╭─ Supplied material

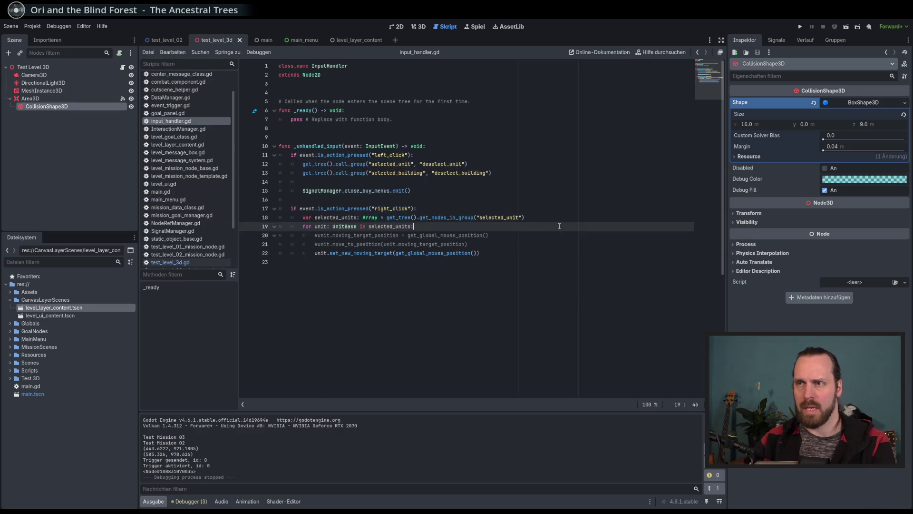
key("F5")
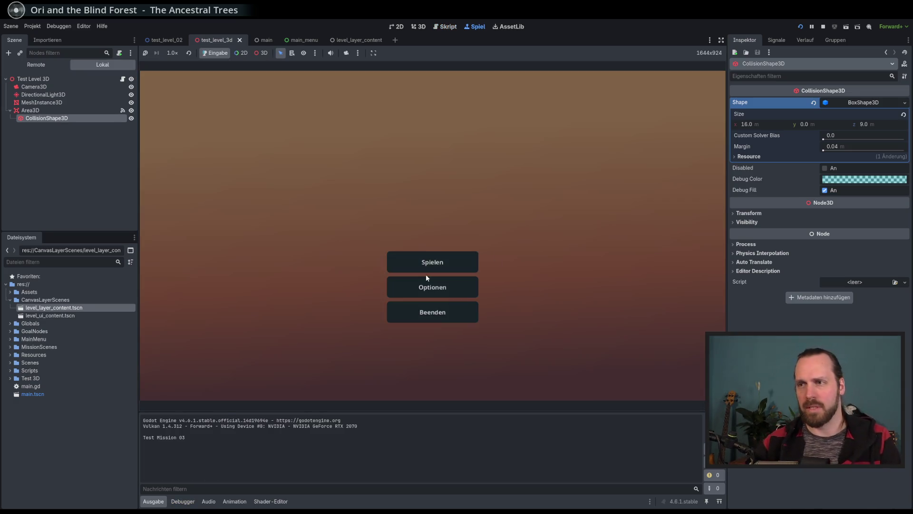
- Launch Test Mission 02 and move the yellow unit left, then to two more map points
left_click(427, 264)
left_click(296, 183)
left_click(495, 356)
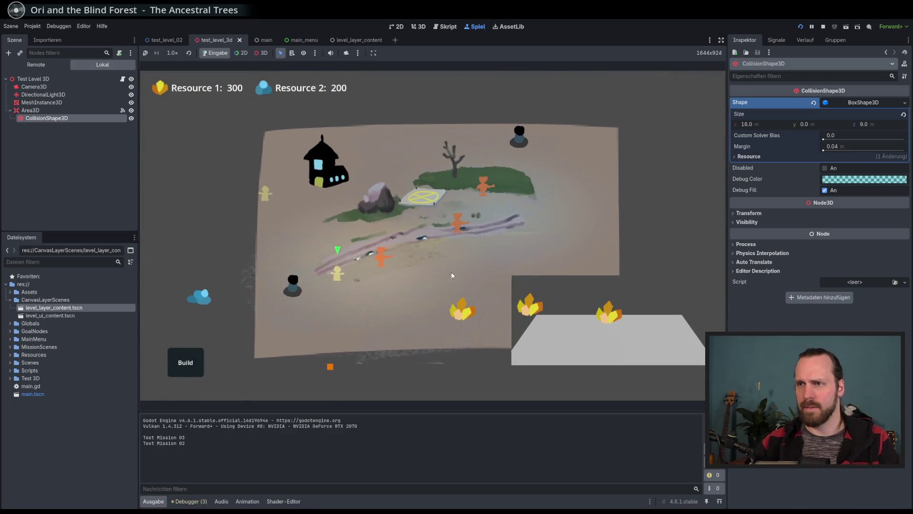
left_click(273, 235)
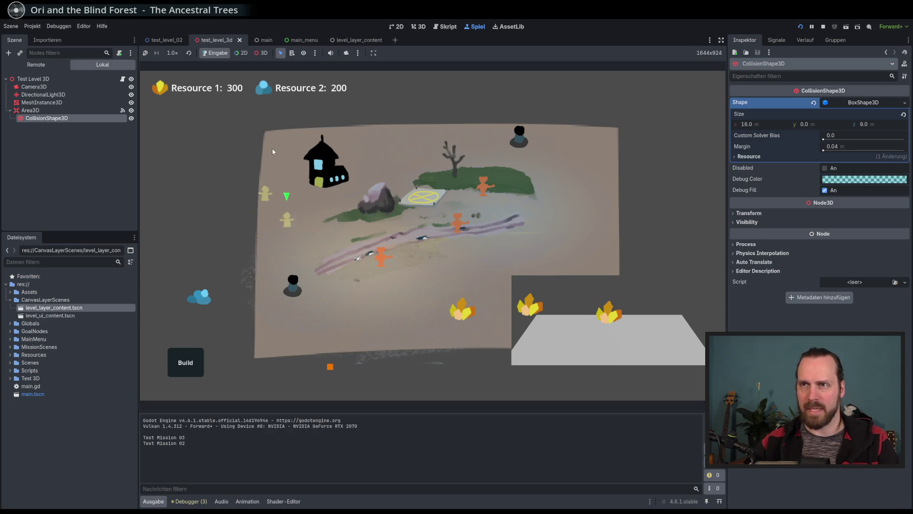
left_click(456, 277)
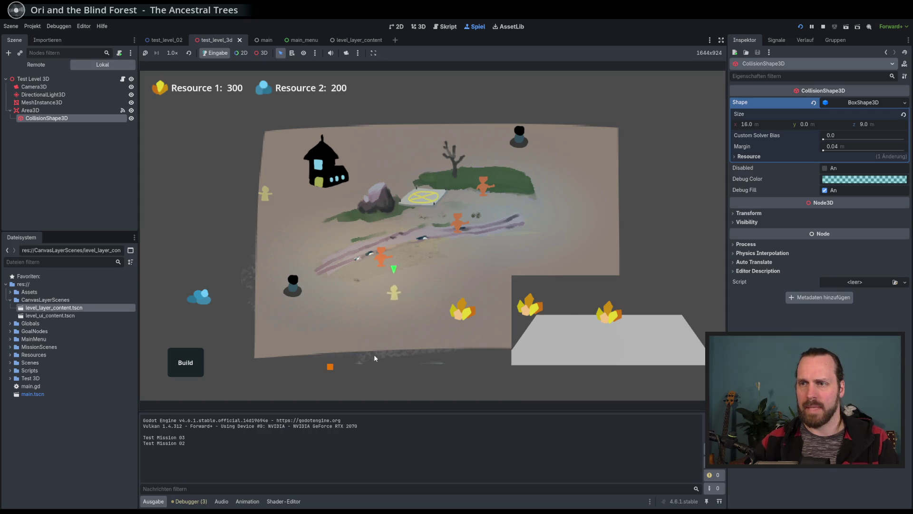
left_click(560, 324)
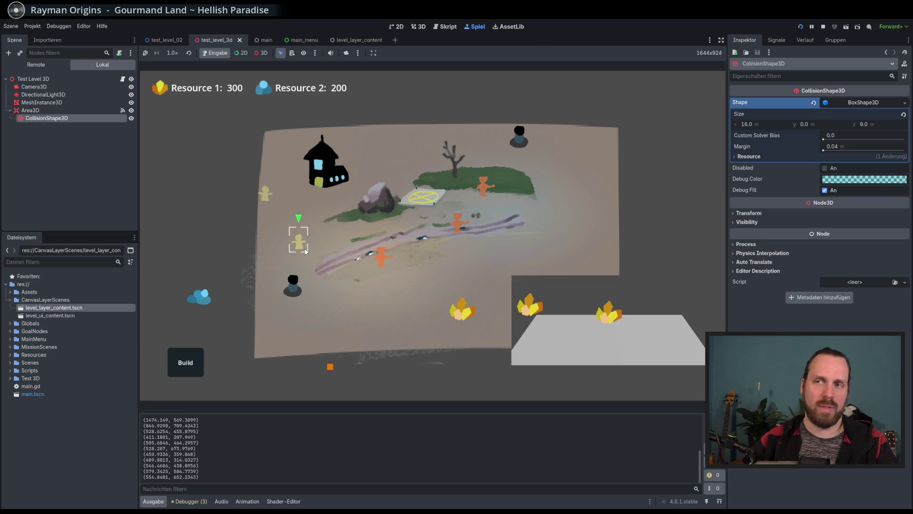
- Box-select the yellow villager, then all units, then the gathered groups in the play area
left_click_drag(317, 260, 286, 217)
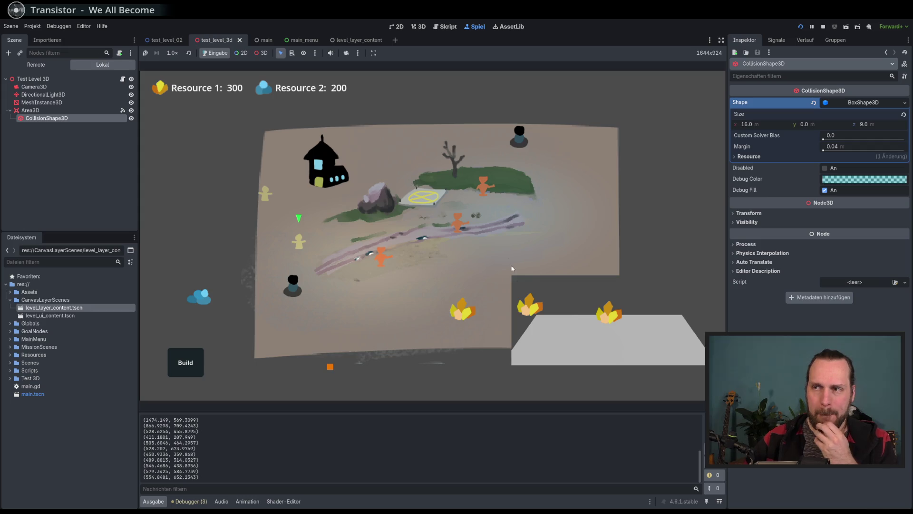
left_click_drag(230, 139, 597, 332)
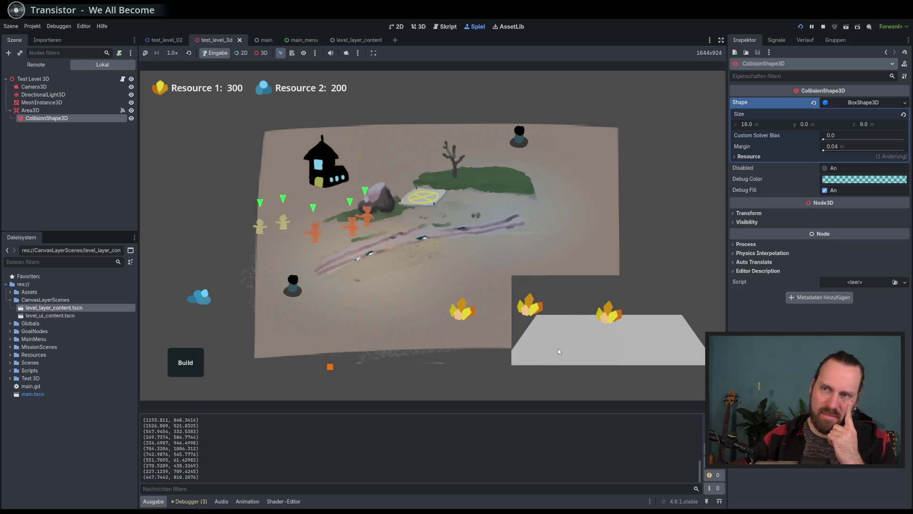
left_click_drag(295, 227, 435, 313)
left_click_drag(436, 313, 345, 258)
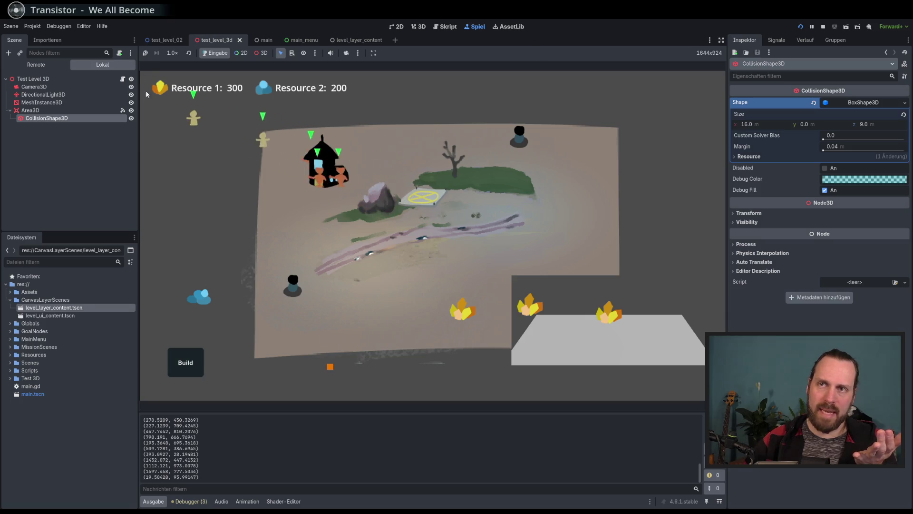
left_click(46, 28)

╰─

> About this exercise
Among the entries, how many lines include the word "then"? Answer with only the number.

> Solution to the exercise
2